There are two ways, however, that viewing this anxiety of dependency like this is flawed. First, it anachronistically reads the present lack of connection with God into the Eden narrative. There is a sense in which humanity will always be ontologically apart from God, but the original couple still experienced their dependency on God in more direct, more concrete terms than we do. The radical separation presently experienced is undoubtedly less the intention of the Creator and more the perversion of the creature. Second, the pain produced by the anxiety of dependency is rooted not merely in being dependent but in lacking faith in that on which we depend. If we truly trusted fully in the Provider and Sustainer of life, then there would be no anxiety in our dependency. Suggesting that the suffering associated with our ultimate insufficiency is built into creation is tantamount to saying that mistrust of God was ordained by God. That can hardly be the case.
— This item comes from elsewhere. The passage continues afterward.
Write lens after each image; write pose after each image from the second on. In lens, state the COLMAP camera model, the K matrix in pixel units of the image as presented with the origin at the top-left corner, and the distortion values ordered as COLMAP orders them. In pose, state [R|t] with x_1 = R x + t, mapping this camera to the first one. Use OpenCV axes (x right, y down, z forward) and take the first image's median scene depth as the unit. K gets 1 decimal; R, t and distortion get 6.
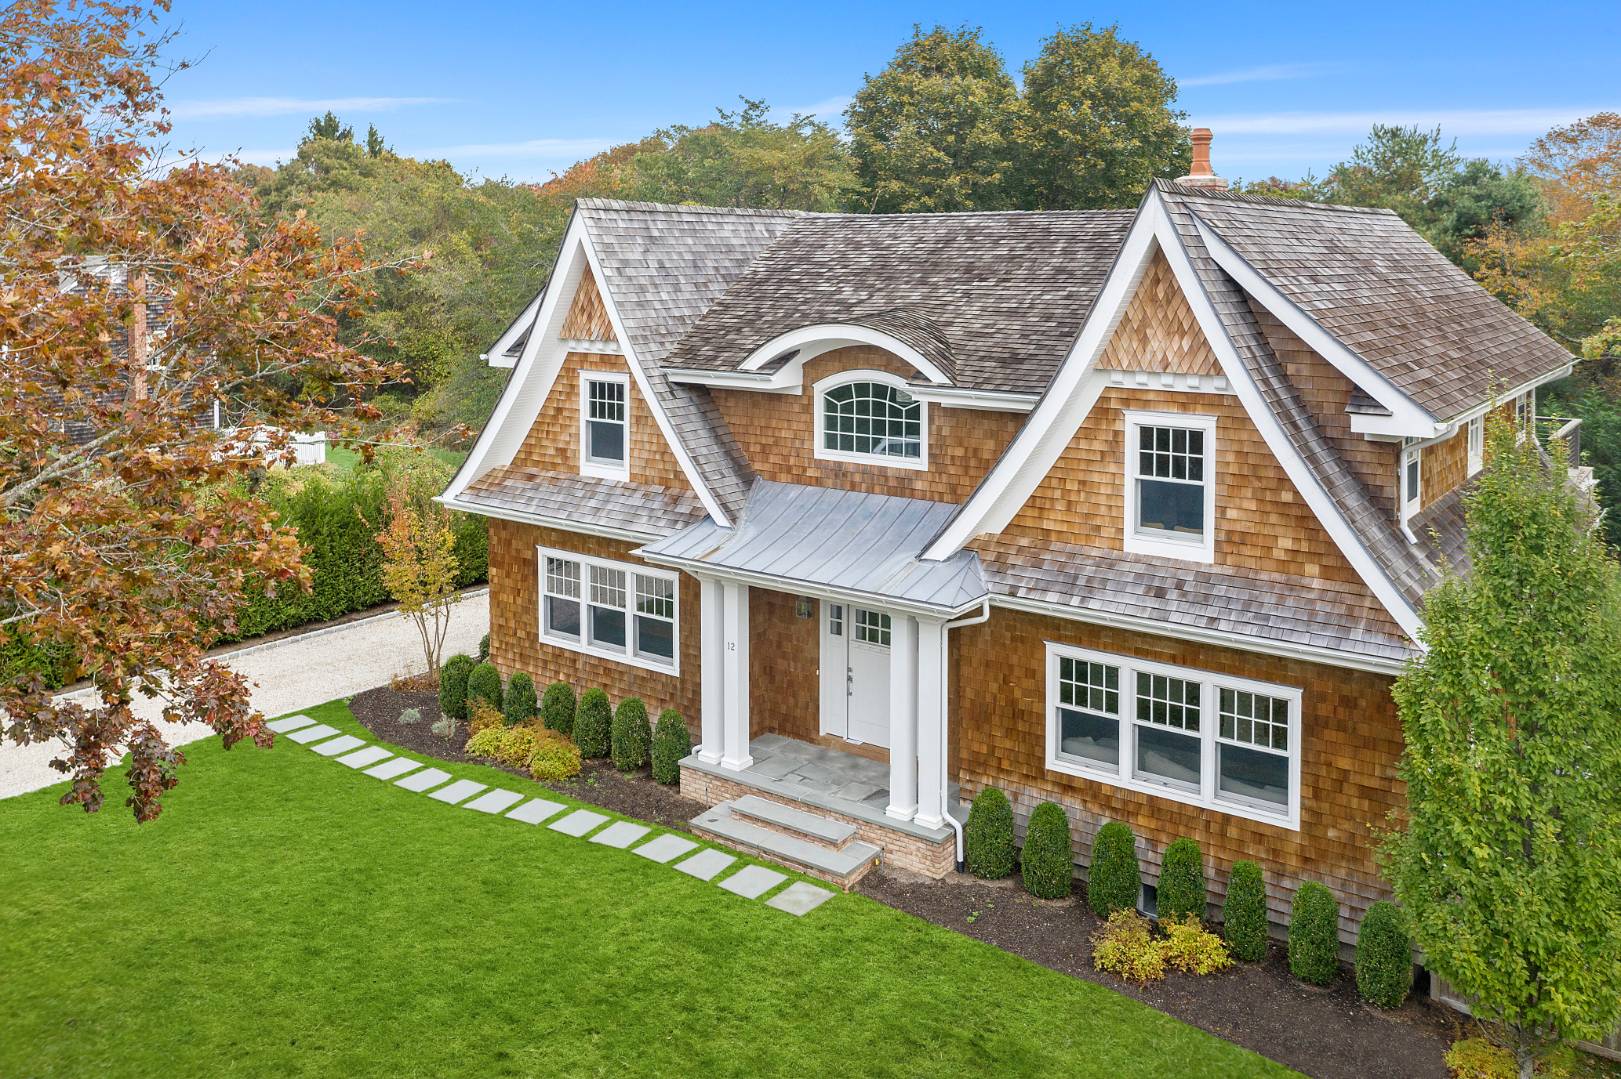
lens RADIAL K [[1318.7, 0, 815.6], [0, 1318.7, 214.3], [0, 0, 1]] dist [-0.005932, 0.003763]
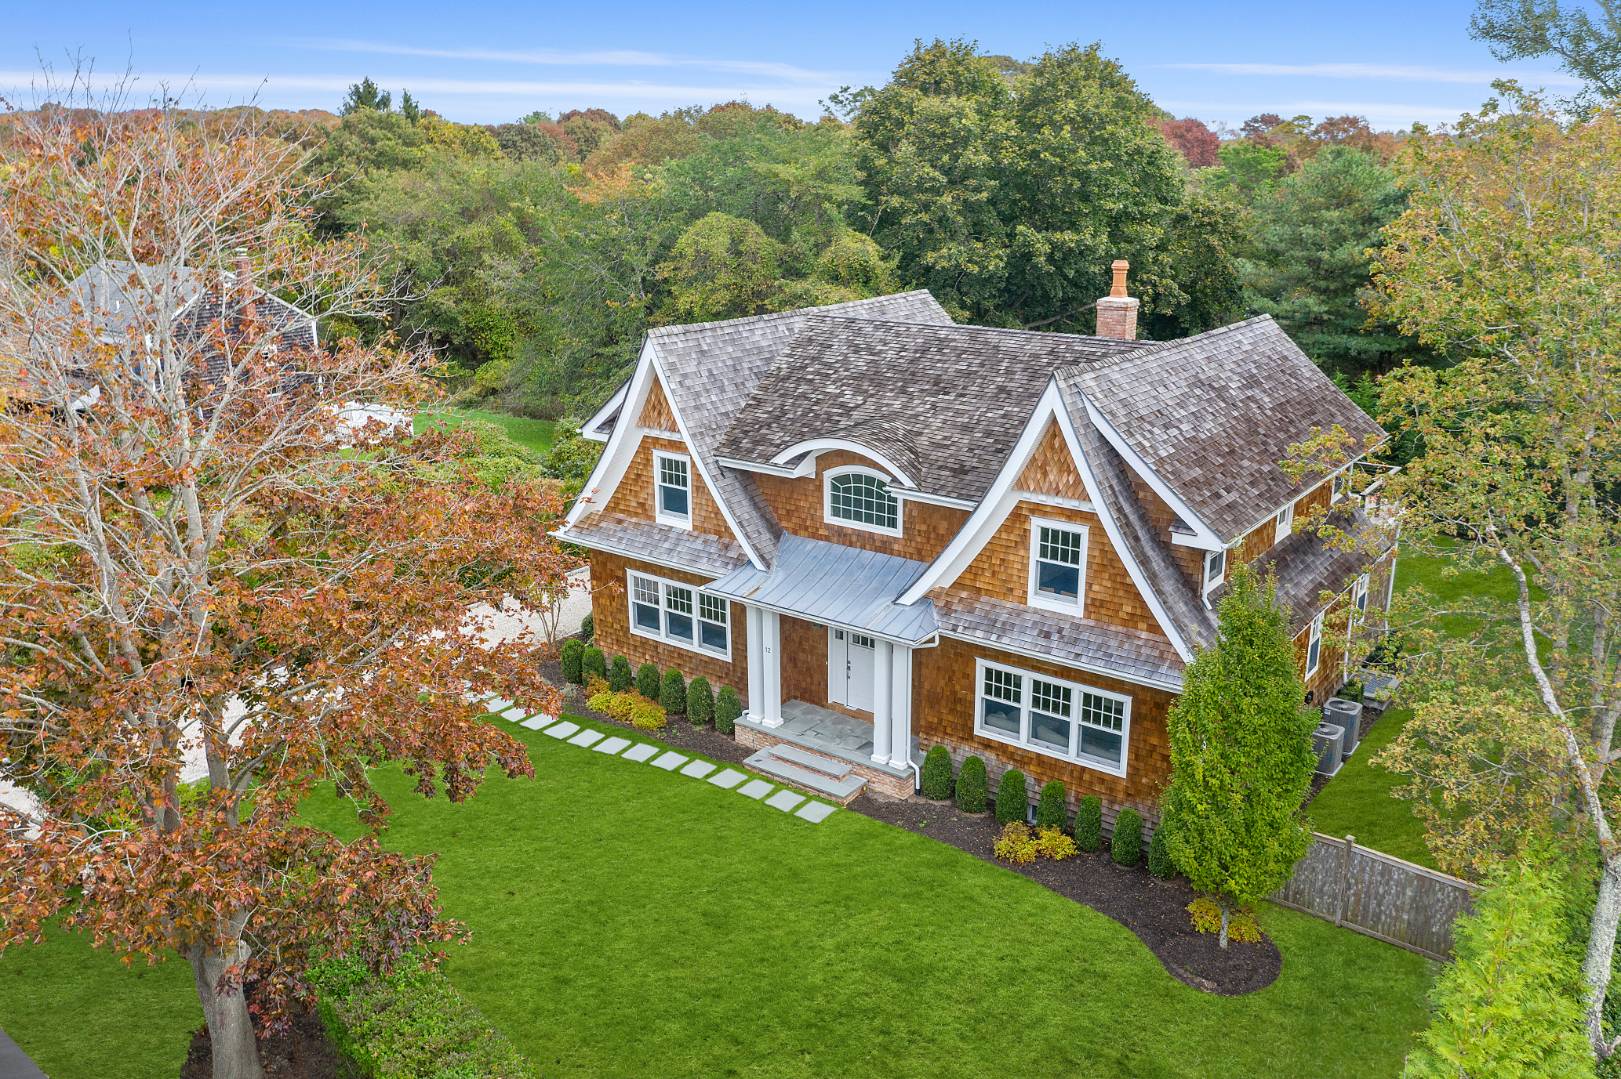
lens RADIAL K [[1290.8, 0, 814.5], [0, 1290.8, 419.5], [0, 0, 1]] dist [-0.007655, 0.003325]
pose [[0.999938, -0.002567, -0.010872, 0.004361], [0.005024, 0.972598, 0.232438, -0.252473], [0.009977, -0.232478, 0.972551, -0.336522]]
In the end, it appears that Hall, rather than establishing the presence of suffering in the blueprint of creation, has reframed positive aspects of reality in negative terms which in their very expression presupposes the presence of sin. Isolation, mistrust, rebellion, and arrogance are all productive of suffering, truly painful suffering. These are the qualities that Hall actually identifies. The positive notions he has redefined - the desire for communion, the experience of dependence, the knowledge of limits, and the capacity for choice - are not only not productive of suffering but in fact represent some of the greatest joy-producing gifts which God has bestowed on creation. Certainly when corrupted by improper choice and compounded by the isolation which results from sin, all of the above transform into contranatural sources of pain, but to suggest that God has embedded the contranatural in the natural is a contradiction in terms. Ultimately, I am forced to reject Hall's suggestion that any form of suffering was intended in creation.